▶ _AVAILABLE DATA_
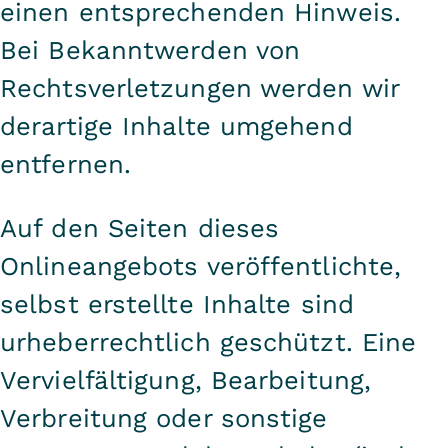
einen entsprechenden Hinweis.
Bei Bekanntwerden von
Rechtsverletzungen werden wir
derartige Inhalte umgehend
entfernen.
Auf den Seiten dieses
Onlineangebots veröffentlichte,
selbst erstellte Inhalte sind
urheberrechtlich geschützt. Eine
Vervielfältigung, Bearbeitung,
Verbreitung oder sonstige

▶ _TASK GOAL_
Reproduce only the lines from the line containing "urheberrechtlich geschützt. Eine" to the last line of the material above, both of those lines included.

▶ _SOLUTION_
urheberrechtlich geschützt. Eine
Vervielfältigung, Bearbeitung,
Verbreitung oder sonstige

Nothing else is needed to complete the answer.